Jean raconte ce moment troublant où, rentrant du travail en voiture, il a soudainement perdu tous ses repères. Il ne savait plus d’où il venait ni où il allait, et pourtant son corps et ses automatismes l’ont ramené jusqu’à chez lui. Une expérience aussi brève qu’angoissante, confirmée par des examens médicaux, qui a profondément modifié son rapport à la mémoire et au temps.
Depuis cet épisode, Jean vit avec une vigilance constante. Il teste régulièrement sa mémoire, surveille ses capacités cognitives et lutte contre une anxiété parfois envahissante, consciente du risque d’entrer dans un cercle vicieux où la peur elle-même devient un facteur de fragilité.

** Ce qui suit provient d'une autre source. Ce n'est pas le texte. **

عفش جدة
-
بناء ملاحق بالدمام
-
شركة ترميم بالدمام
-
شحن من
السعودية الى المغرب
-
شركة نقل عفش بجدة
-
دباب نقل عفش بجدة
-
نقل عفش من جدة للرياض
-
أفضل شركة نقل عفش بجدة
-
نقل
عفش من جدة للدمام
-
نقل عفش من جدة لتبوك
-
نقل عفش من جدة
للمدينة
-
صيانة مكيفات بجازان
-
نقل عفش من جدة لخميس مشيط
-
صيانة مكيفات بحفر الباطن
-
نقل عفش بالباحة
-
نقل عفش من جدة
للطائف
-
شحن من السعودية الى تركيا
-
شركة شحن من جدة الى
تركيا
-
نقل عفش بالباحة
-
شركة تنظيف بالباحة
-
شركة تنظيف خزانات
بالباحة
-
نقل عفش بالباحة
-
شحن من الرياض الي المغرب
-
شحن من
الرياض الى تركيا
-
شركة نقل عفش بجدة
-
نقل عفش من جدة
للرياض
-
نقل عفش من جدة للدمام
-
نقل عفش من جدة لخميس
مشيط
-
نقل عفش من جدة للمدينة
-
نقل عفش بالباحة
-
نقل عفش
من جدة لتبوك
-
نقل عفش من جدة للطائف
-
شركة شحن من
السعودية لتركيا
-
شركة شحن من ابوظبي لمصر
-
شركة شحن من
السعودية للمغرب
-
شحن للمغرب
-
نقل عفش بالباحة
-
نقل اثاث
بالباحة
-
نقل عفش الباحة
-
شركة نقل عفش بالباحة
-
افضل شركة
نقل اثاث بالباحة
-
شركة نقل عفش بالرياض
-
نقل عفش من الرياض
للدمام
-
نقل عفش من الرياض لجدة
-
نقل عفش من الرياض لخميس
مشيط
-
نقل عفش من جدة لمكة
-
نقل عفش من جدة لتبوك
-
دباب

Pour faire face, il a choisi l’action. Le théâtre est devenu un outil de reconstruction et de stimulation mentale. Apprendre des textes, incarner des personnages, se confronter à la scène lui a permis de travailler sa mémoire autrement, tout en retrouvant du plaisir et de la confiance. À cela s’ajoutent des exercices quotidiens : jeux de lettres, activités intellectuelles, entraînement cérébral, autant de moyens pour entretenir ses neurones.
À travers ce récit, Jean livre un message fort sur l’importance de prendre soin de sa santé mentale, de rester actif intellectuellement et de transformer l’épreuve en moteur de reconstruction.